Sunday, March 7, 2010

James Turrell

is essentially a light artist who's most famous for his Skyspaces. I've always had a personal affinity for him, and recently decided to try to learn more about him.



James Turrell, "Light Reign," permanent installation at UW's Henry Art Gallery, image courtesy of Hankblog

I read the Geometry of Light of catalog, and decided to pick up (read: borrow from the library) the Craig Adcock book that pretty much every author referenced, James Turrell: The Art of Light and Space.

As I read through the introduction and the first chapter, both of which include some biographical info meant to establish the development of his interests, I had one of those personal ah-ha moments.

Turrell's work deals with the fundamental building block of perception - light - and how we perceive. It encourages us to fully experience, and then contemplate, the manner in which we form our worlds through exposing us to something that feels like raw perception. His early background was, unsurprisingly, in perceptual psychology.

I started college as a psych major, interested in the science of perceptual psychology (think neuropsych meets cognitive psych), and ended an art history major. I suppose it seems obvious that the connection was my interest in the formation of our mental worlds vis-à-vis the active interpretation of our visual worlds, but I'd never successfully articulated that until I started reading Craig Adcock's descriptions of James Turrell's work.
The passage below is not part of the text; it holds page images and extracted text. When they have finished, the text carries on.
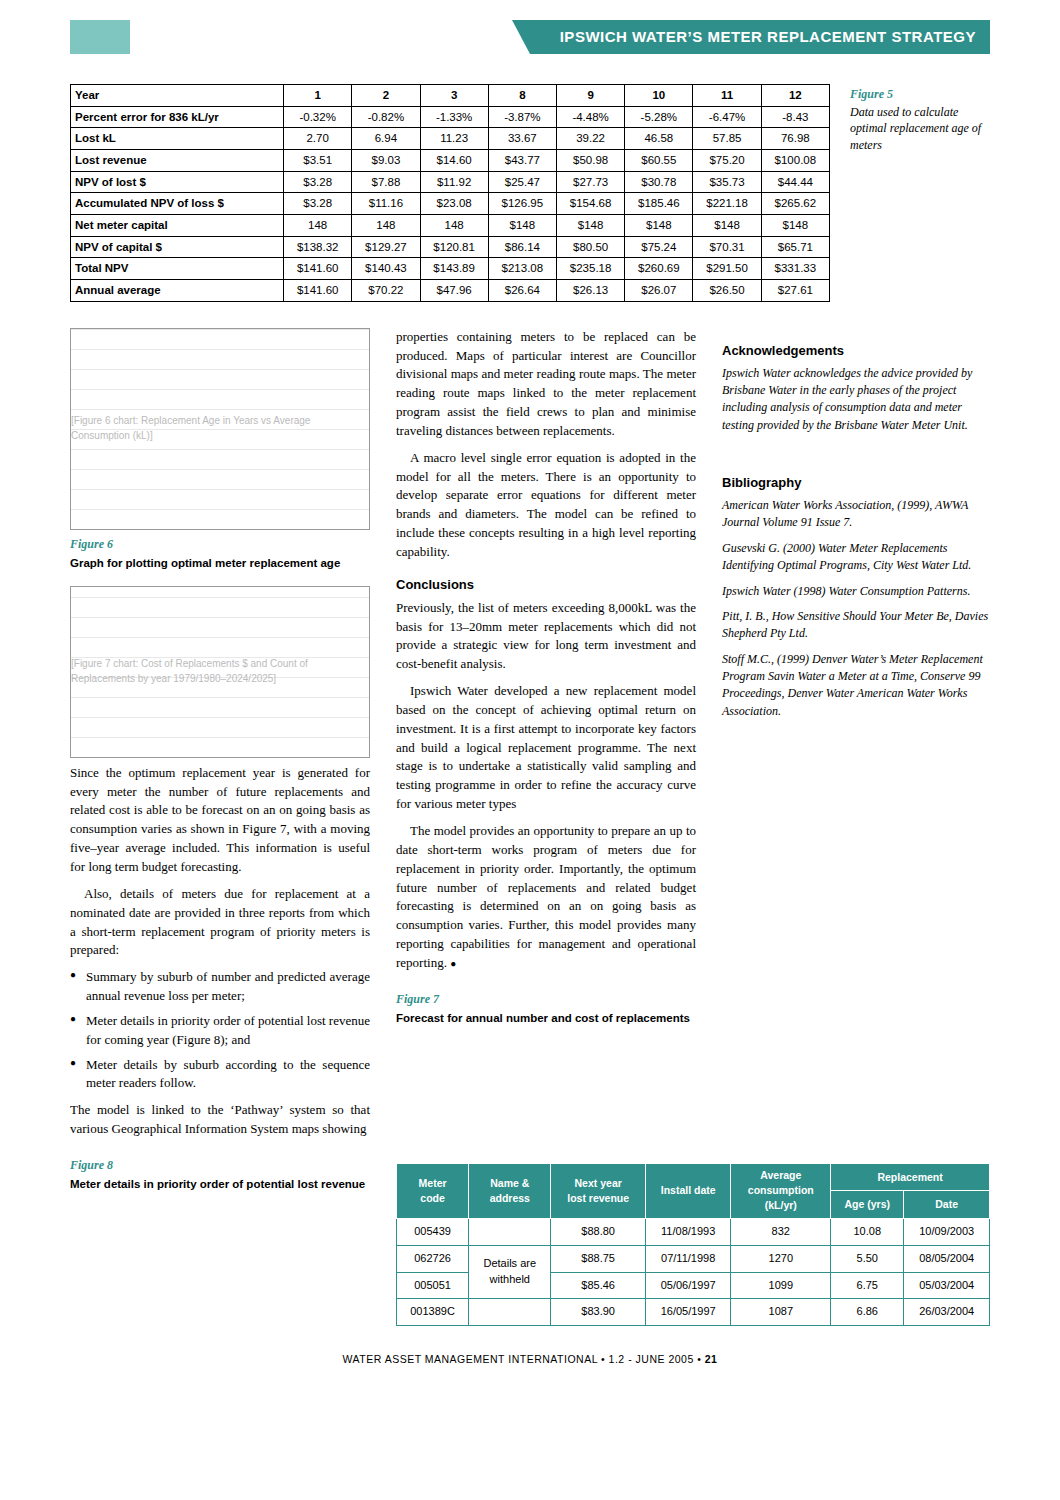IPSWICH WATER’S METER REPLACEMENT STRATEGY
| Year | 1 | 2 | 3 | 8 | 9 | 10 | 11 | 12 |
| --- | --- | --- | --- | --- | --- | --- | --- | --- |
| Percent error for 836 kL/yr | -0.32% | -0.82% | -1.33% | -3.87% | -4.48% | -5.28% | -6.47% | -8.43 |
| Lost kL | 2.70 | 6.94 | 11.23 | 33.67 | 39.22 | 46.58 | 57.85 | 76.98 |
| Lost revenue | $3.51 | $9.03 | $14.60 | $43.77 | $50.98 | $60.55 | $75.20 | $100.08 |
| NPV of lost $ | $3.28 | $7.88 | $11.92 | $25.47 | $27.73 | $30.78 | $35.73 | $44.44 |
| Accumulated NPV of loss $ | $3.28 | $11.16 | $23.08 | $126.95 | $154.68 | $185.46 | $221.18 | $265.62 |
| Net meter capital | 148 | 148 | 148 | $148 | $148 | $148 | $148 | $148 |
| NPV of capital $ | $138.32 | $129.27 | $120.81 | $86.14 | $80.50 | $75.24 | $70.31 | $65.71 |
| Total NPV | $141.60 | $140.43 | $143.89 | $213.08 | $235.18 | $260.69 | $291.50 | $331.33 |
| Annual average | $141.60 | $70.22 | $47.96 | $26.64 | $26.13 | $26.07 | $26.50 | $27.61 |
Figure 5
Data used to calculate optimal replacement age of meters
[Figure 6 chart: Replacement Age in Years vs Average Consumption (kL)]
Figure 6
Graph for plotting optimal meter replacement age
[Figure 7 chart: Cost of Replacements $ and Count of Replacements by year 1979/1980–2024/2025]
Since the optimum replacement year is generated for every meter the number of future replacements and related cost is able to be forecast on an on going basis as consumption varies as shown in Figure 7, with a moving five–year average included. This information is useful for long term budget forecasting.
Also, details of meters due for replacement at a nominated date are provided in three reports from which a short-term replacement program of priority meters is prepared:
Summary by suburb of number and predicted average annual revenue loss per meter;
Meter details in priority order of potential lost revenue for coming year (Figure 8); and
Meter details by suburb according to the sequence meter readers follow.
The model is linked to the ‘Pathway’ system so that various Geographical Information System maps showing
properties containing meters to be replaced can be produced. Maps of particular interest are Councillor divisional maps and meter reading route maps. The meter reading route maps linked to the meter replacement program assist the field crews to plan and minimise traveling distances between replacements.
A macro level single error equation is adopted in the model for all the meters. There is an opportunity to develop separate error equations for different meter brands and diameters. The model can be refined to include these concepts resulting in a high level reporting capability.
Conclusions
Previously, the list of meters exceeding 8,000kL was the basis for 13–20mm meter replacements which did not provide a strategic view for long term investment and cost-benefit analysis.
Ipswich Water developed a new replacement model based on the concept of achieving optimal return on investment. It is a first attempt to incorporate key factors and build a logical replacement programme. The next stage is to undertake a statistically valid sampling and testing programme in order to refine the accuracy curve for various meter types
The model provides an opportunity to prepare an up to date short-term works program of meters due for replacement in priority order. Importantly, the optimum future number of replacements and related budget forecasting is determined on an on going basis as consumption varies. Further, this model provides many reporting capabilities for management and operational reporting.
Figure 7
Forecast for annual number and cost of replacements
Acknowledgements
Ipswich Water acknowledges the advice provided by Brisbane Water in the early phases of the project including analysis of consumption data and meter testing provided by the Brisbane Water Meter Unit.
Bibliography
American Water Works Association, (1999), AWWA Journal Volume 91 Issue 7.
Gusevski G. (2000) Water Meter Replacements Identifying Optimal Programs, City West Water Ltd.
Ipswich Water (1998) Water Consumption Patterns.
Pitt, I. B., How Sensitive Should Your Meter Be, Davies Shepherd Pty Ltd.
Stoff M.C., (1999) Denver Water’s Meter Replacement Program Savin Water a Meter at a Time, Conserve 99 Proceedings, Denver Water American Water Works Association.
Figure 8
Meter details in priority order of potential lost revenue
| Meter code | Name & address | Next year lost revenue | Install date | Average consumption (kL/yr) | Replacement |
| --- | --- | --- | --- | --- | --- |
| Age (yrs) | Date |
| 005439 | | $88.80 | 11/08/1993 | 832 | 10.08 | 10/09/2003 |
| 062726 | Details are withheld | $88.75 | 07/11/1998 | 1270 | 5.50 | 08/05/2004 |
| 005051 | $85.46 | 05/06/1997 | 1099 | 6.75 | 05/03/2004 |
| 001389C | | $83.90 | 16/05/1997 | 1087 | 6.86 | 26/03/2004 |
WATER ASSET MANAGEMENT INTERNATIONAL • 1.2 - JUNE 2005 • 21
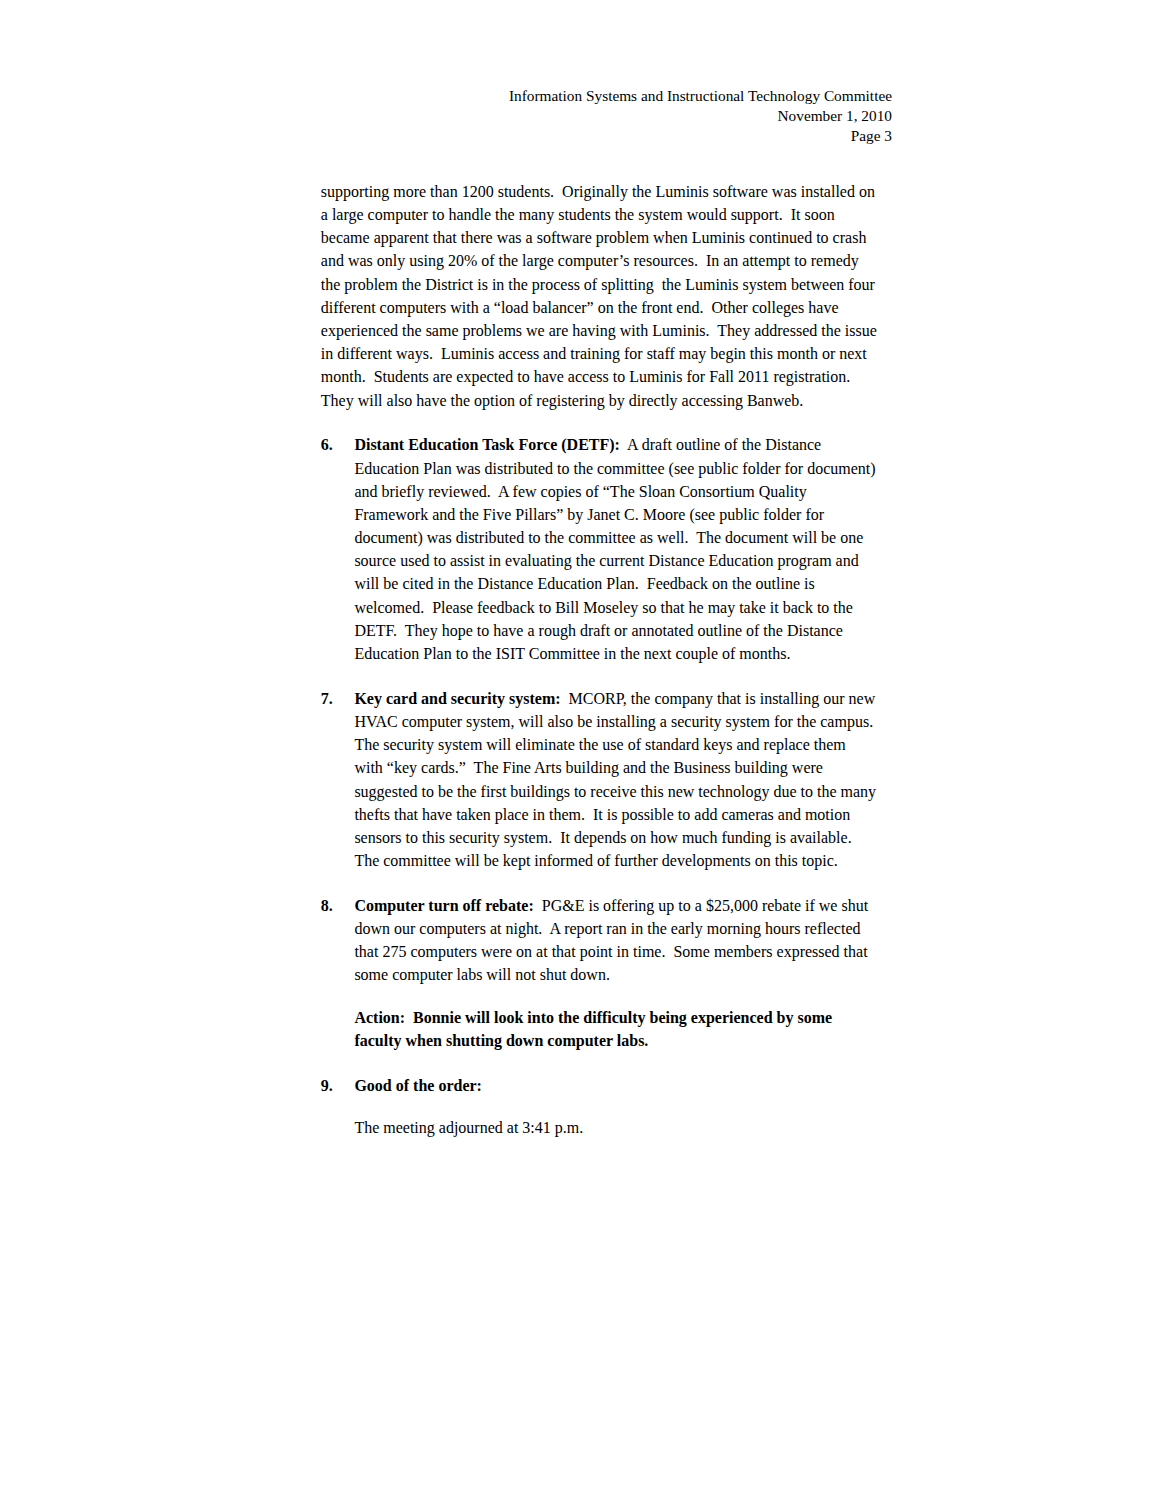Information Systems and Instructional Technology Committee
November 1, 2010
Page 3
supporting more than 1200 students. Originally the Luminis software was installed on a large computer to handle the many students the system would support. It soon became apparent that there was a software problem when Luminis continued to crash and was only using 20% of the large computer’s resources. In an attempt to remedy the problem the District is in the process of splitting the Luminis system between four different computers with a “load balancer” on the front end. Other colleges have experienced the same problems we are having with Luminis. They addressed the issue in different ways. Luminis access and training for staff may begin this month or next month. Students are expected to have access to Luminis for Fall 2011 registration. They will also have the option of registering by directly accessing Banweb.
6.
Distant Education Task Force (DETF): A draft outline of the Distance Education Plan was distributed to the committee (see public folder for document) and briefly reviewed. A few copies of “The Sloan Consortium Quality Framework and the Five Pillars” by Janet C. Moore (see public folder for document) was distributed to the committee as well. The document will be one source used to assist in evaluating the current Distance Education program and will be cited in the Distance Education Plan. Feedback on the outline is welcomed. Please feedback to Bill Moseley so that he may take it back to the DETF. They hope to have a rough draft or annotated outline of the Distance Education Plan to the ISIT Committee in the next couple of months.
7.
Key card and security system: MCORP, the company that is installing our new HVAC computer system, will also be installing a security system for the campus. The security system will eliminate the use of standard keys and replace them with “key cards.” The Fine Arts building and the Business building were suggested to be the first buildings to receive this new technology due to the many thefts that have taken place in them. It is possible to add cameras and motion sensors to this security system. It depends on how much funding is available. The committee will be kept informed of further developments on this topic.
8.
Computer turn off rebate: PG&E is offering up to a $25,000 rebate if we shut down our computers at night. A report ran in the early morning hours reflected that 275 computers were on at that point in time. Some members expressed that some computer labs will not shut down.
Action: Bonnie will look into the difficulty being experienced by some faculty when shutting down computer labs.
9.
Good of the order:
The meeting adjourned at 3:41 p.m.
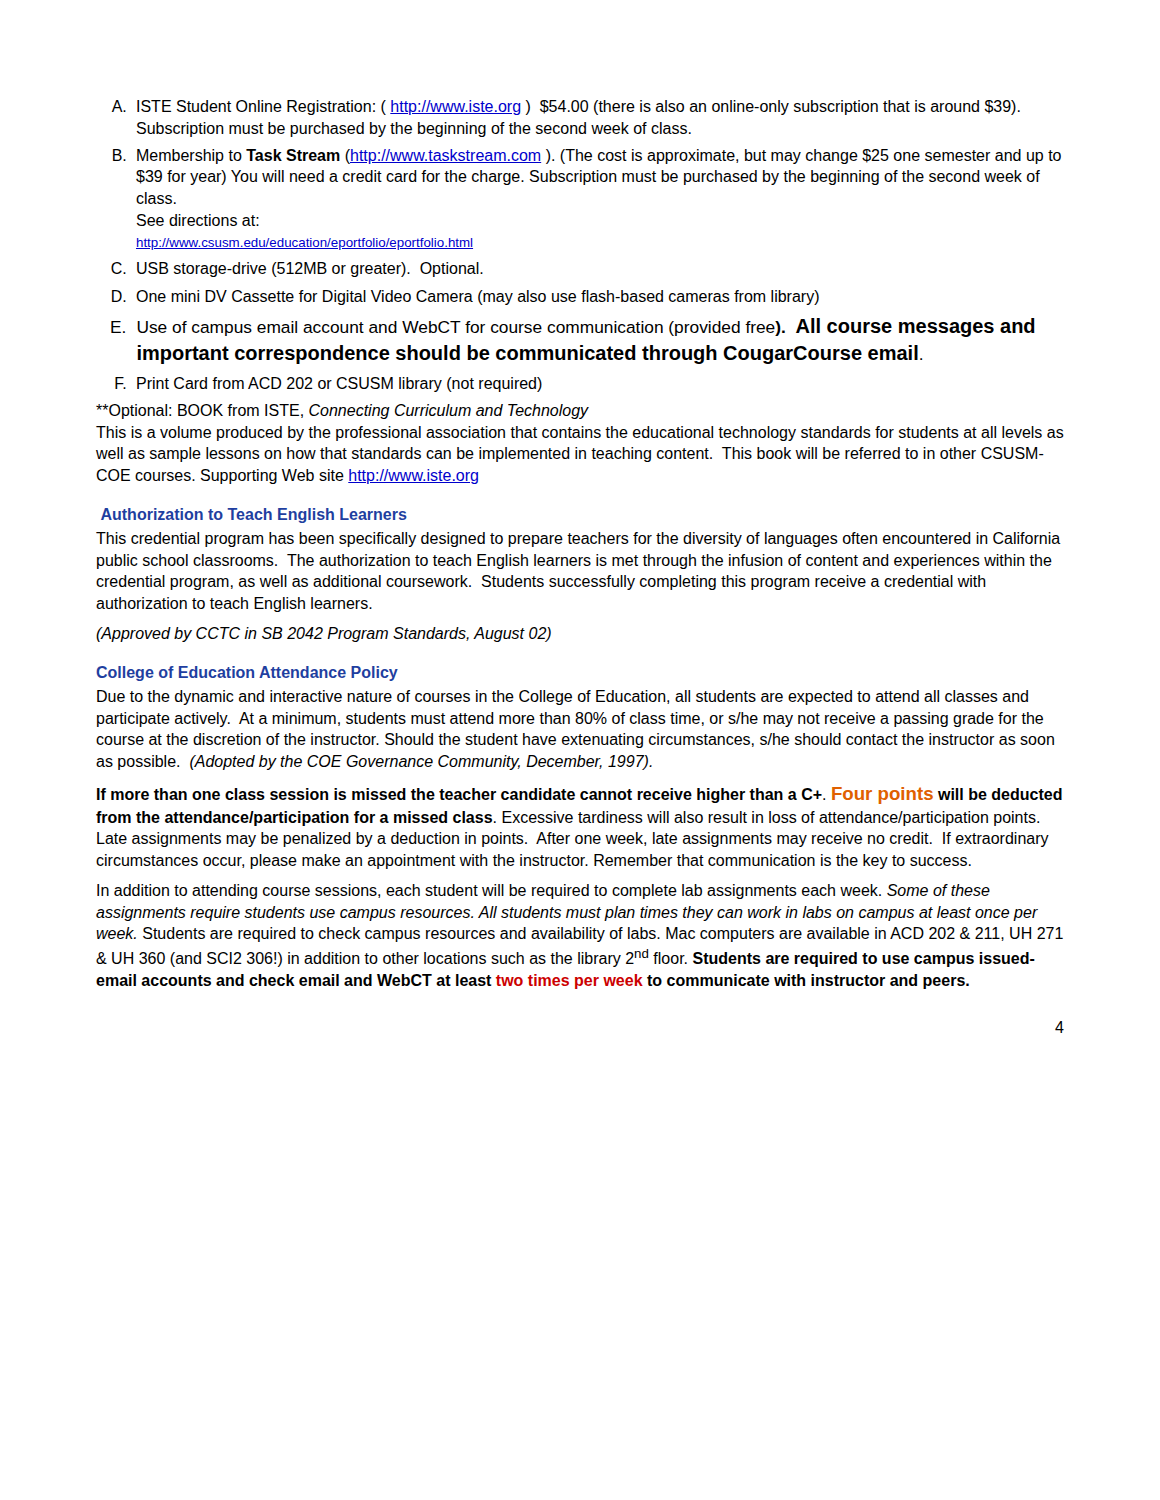ISTE Student Online Registration: ( http://www.iste.org ) $54.00 (there is also an online-only subscription that is around $39). Subscription must be purchased by the beginning of the second week of class.
Membership to Task Stream (http://www.taskstream.com ). (The cost is approximate, but may change $25 one semester and up to $39 for year) You will need a credit card for the charge. Subscription must be purchased by the beginning of the second week of class.
See directions at:
http://www.csusm.edu/education/eportfolio/eportfolio.html
USB storage-drive (512MB or greater). Optional.
One mini DV Cassette for Digital Video Camera (may also use flash-based cameras from library)
Use of campus email account and WebCT for course communication (provided free). All course messages and important correspondence should be communicated through CougarCourse email.
Print Card from ACD 202 or CSUSM library (not required)
**Optional: BOOK from ISTE, Connecting Curriculum and Technology
This is a volume produced by the professional association that contains the educational technology standards for students at all levels as well as sample lessons on how that standards can be implemented in teaching content. This book will be referred to in other CSUSM-COE courses. Supporting Web site http://www.iste.org
Authorization to Teach English Learners
This credential program has been specifically designed to prepare teachers for the diversity of languages often encountered in California public school classrooms. The authorization to teach English learners is met through the infusion of content and experiences within the credential program, as well as additional coursework. Students successfully completing this program receive a credential with authorization to teach English learners.
(Approved by CCTC in SB 2042 Program Standards, August 02)
College of Education Attendance Policy
Due to the dynamic and interactive nature of courses in the College of Education, all students are expected to attend all classes and participate actively. At a minimum, students must attend more than 80% of class time, or s/he may not receive a passing grade for the course at the discretion of the instructor. Should the student have extenuating circumstances, s/he should contact the instructor as soon as possible. (Adopted by the COE Governance Community, December, 1997).
If more than one class session is missed the teacher candidate cannot receive higher than a C+. Four points will be deducted from the attendance/participation for a missed class. Excessive tardiness will also result in loss of attendance/participation points. Late assignments may be penalized by a deduction in points. After one week, late assignments may receive no credit. If extraordinary circumstances occur, please make an appointment with the instructor. Remember that communication is the key to success.
In addition to attending course sessions, each student will be required to complete lab assignments each week. Some of these assignments require students use campus resources. All students must plan times they can work in labs on campus at least once per week. Students are required to check campus resources and availability of labs. Mac computers are available in ACD 202 & 211, UH 271 & UH 360 (and SCI2 306!) in addition to other locations such as the library 2nd floor. Students are required to use campus issued-email accounts and check email and WebCT at least two times per week to communicate with instructor and peers.
4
I'm beginning to think that another aspect of my intensely personal/visceral attraction to Turrell's work (and Rothko's color fields, actually) is the particular sense of timelessness that I attach to the experience of his work (at least, the one Skyspace I've encountered- it's easier to view Rothko's work in person, and I've been lucky enough to visit the Rothko chapel). I was raised utterly without religion and have grown to be a fundamentally non-spiritual person, my general agnosticism aside. Faith is a feeling I simply haven't experienced, but the overwhelming sense of timelessness that I've experienced at certain natural phenomena and (on a more mentally engaging but equally visceral level) certain art seems to me to approximate what I imagine faith must feel like. Feel being the operative word that I think creates this profound personal connection for me, and also ties to my interest in perception - because something that engages me to think about how I construct my own world (this world that seems so very solid) begins to engage and problematize the mystical faith that consciousness relies upon to parse its (our) own world.